Thank you, Mr. Chair.
We have within this section exemptions of information that we've just spoken about.
How the proposed legislation reads currently is:
(2) Information disclosed under a process referred to in subsection (1)
--in other words, the SMS process--
may not be used in the taking of any measure, or in any proceedings, against the document holder or the employee who disclosed it for a contravention of this Act or of an instrument made under this Act.
Amendment NDP-9 simply takes out “the document holder”. So it would continue to protect the employee, and we certainly heard some consistency from witnesses about protecting the employee. I think there was broad agreement on that.

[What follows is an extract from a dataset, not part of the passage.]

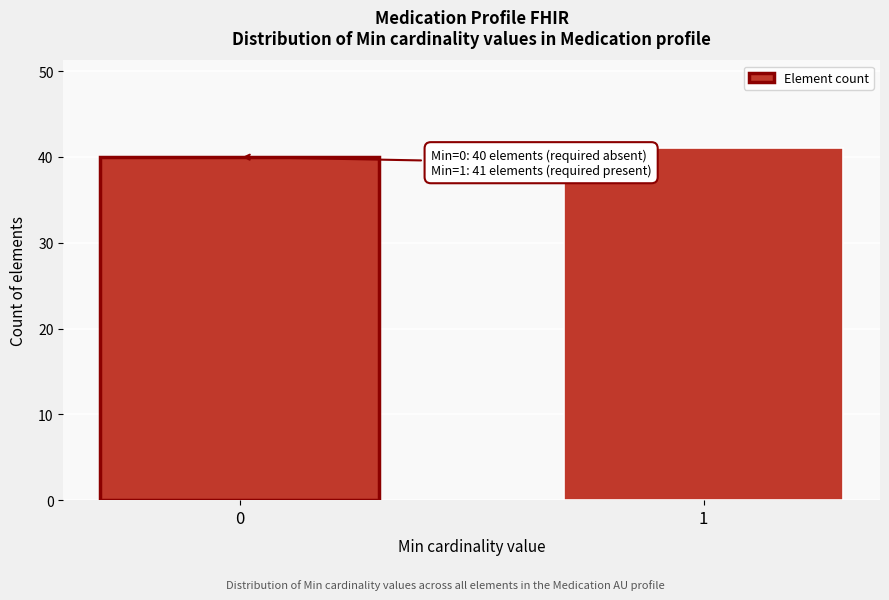

Reading left to right, list all the values displayed in this chart.

0=40	1=41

We have to have some protection for the employee so that in these incidents, which lead to accidents, as Justice Moshansky said so clearly, the person is protected.
I do not believe the document holder should get what is essentially a get-out-of-jail-free card and that the document holder should have that same ability, essentially, to be protected.
What I hope would happen, Mr. Chair, if we adopt this amendment is that the government might then choose to bring back amendments next Monday that revise the status of the document holder. That's fair game. They may choose to do that. But very clearly, we cannot have the get-out-of-jail protection we have for employees extended to the document holders themselves. It doesn't make sense. It certainly puts all of us in a precarious position, as parliamentarians, to give this exemption from their responsibility, because essentially what that means is that if the process is respected, as we've already seen, the measures taken are fairly long and arduous. And we saw with rail safety that that kind of situation isn't in the interests of the Canadian public.
The amendment endeavours to take “the document holder” out. The government could then choose to move another amendment on Monday. I'm sure they would have time over the next few days to do that. But we have to have some protection so that when companies go bad, as they sometimes do--and we've certainly heard testimony to that effect--they don't get a get-out-of-jail-free card.